------ Supplied passage

And the yard is hopeful that stat notches a few percentage points higher with Saltonstall who returns to the scene of the crime last year in Tuesday’s Premier Mile Handicap 7.40pm when well punted for then trainer Mick Halford, before finishing down the field.

Now running in the colours of the UK-based Dooleys (James, David & Mark) and the O’Sullivan Partnership of influential yard sponsor Bart and his son James, his most recent run was a close-up fourth at the Curragh on Irish Derby weekend. His  trainer seems hopeful, to say the least.

“I think he’ll run a big, big race this year,” McGuinness said. He has to prove he handles the hustle and bustle of a race like that at Galway – but I think he will. He’s a very high-class horse and is rated about 14lbs lower than his run there 12 months ago.

To make sure they yard gets a second bite at the cherry, Saltonstall has been entered in the £100k 7f handicap on Sunday 3.55pm, along with Aussie Valentine who was fourth in the mile race last year, Sirjack Thomas and Master Speaker.

“I’ll be like Aidan (O’Brien),” McGuinness says.

I could have five or six runners in that 7f race on the final day.

Next week is all about the seven-day Festival where former stable stalwarts Beau Satchel and Beau Micheal (the only horse to have won a Chase, Hurdle and Flat race in the space of three weeks) have set the standard for the rest of the yard to live up to during race week.

But for the rest of the year, the goals are to beat last year’s tally, win Premier Handicaps and ideally, get some ‘black type’ with one of this season’s winners.

As McGuinness says: “When you train winners, you just want to train more winners. That’s the way it is in this game.”

------------

What the exercise asks
In the horse racing passage, what was the result of Saltonstall's most recent run?

------ Dataset content

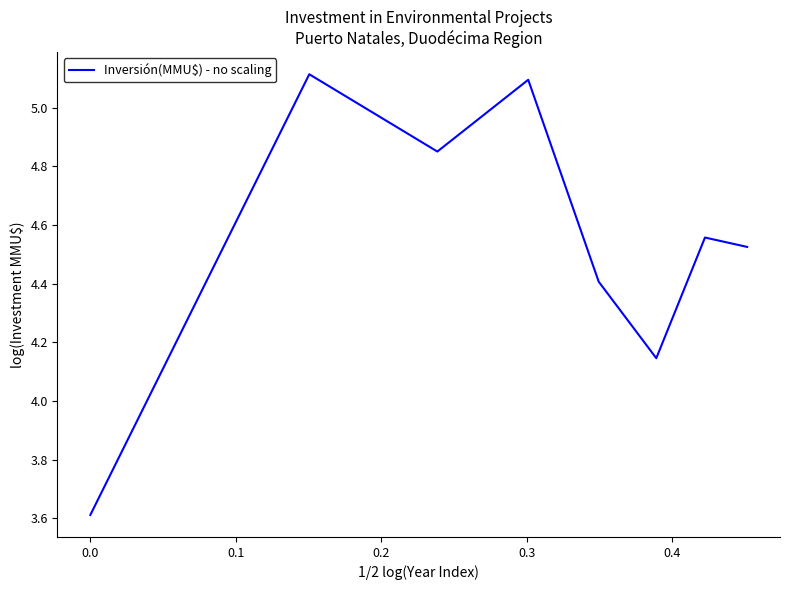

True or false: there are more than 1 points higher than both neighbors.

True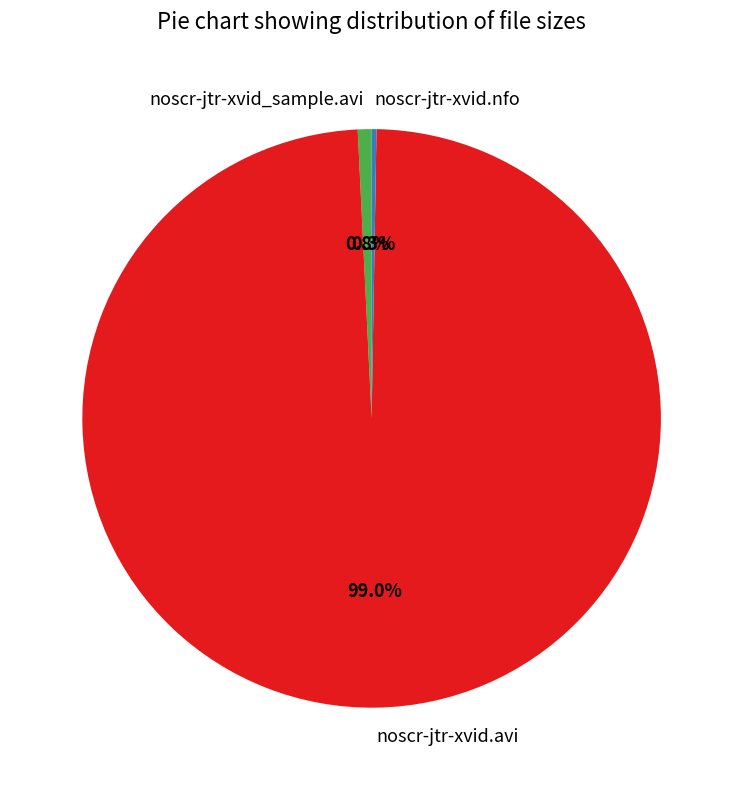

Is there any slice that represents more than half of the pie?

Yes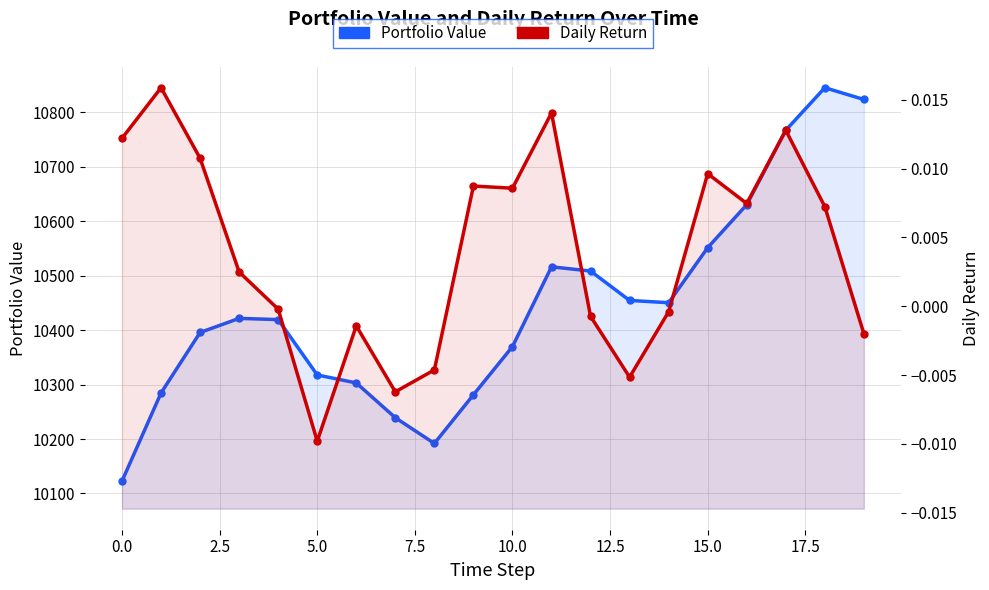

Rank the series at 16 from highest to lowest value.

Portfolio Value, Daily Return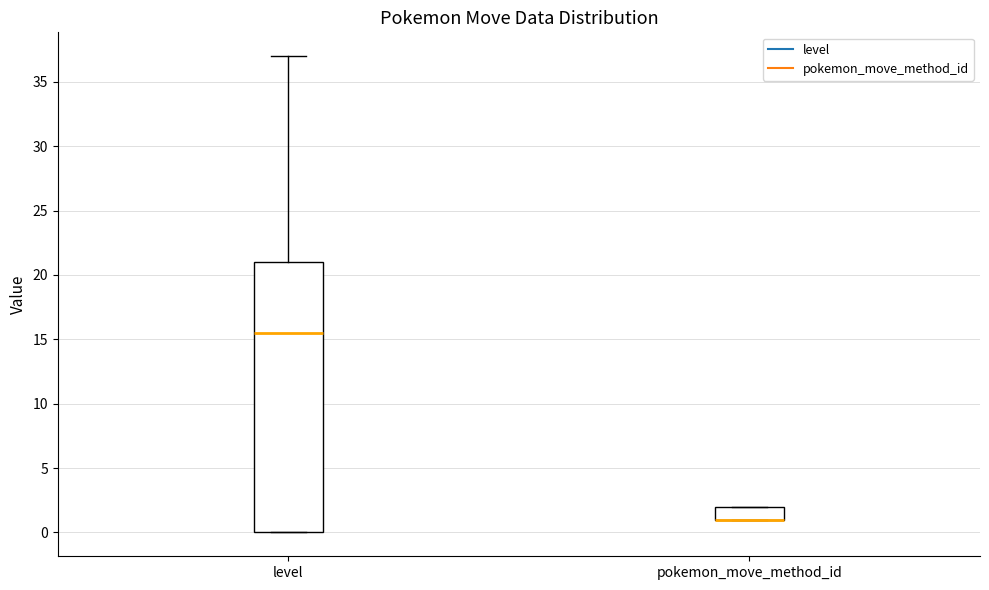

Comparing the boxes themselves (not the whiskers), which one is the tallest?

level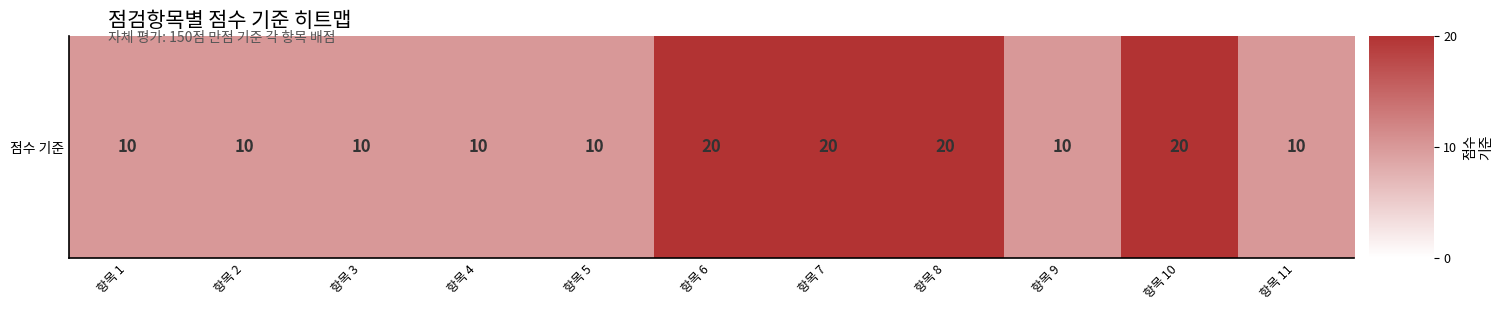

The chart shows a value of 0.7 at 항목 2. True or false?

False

------------

Reply
A close-up fourth at the Curragh on Irish Derby weekend.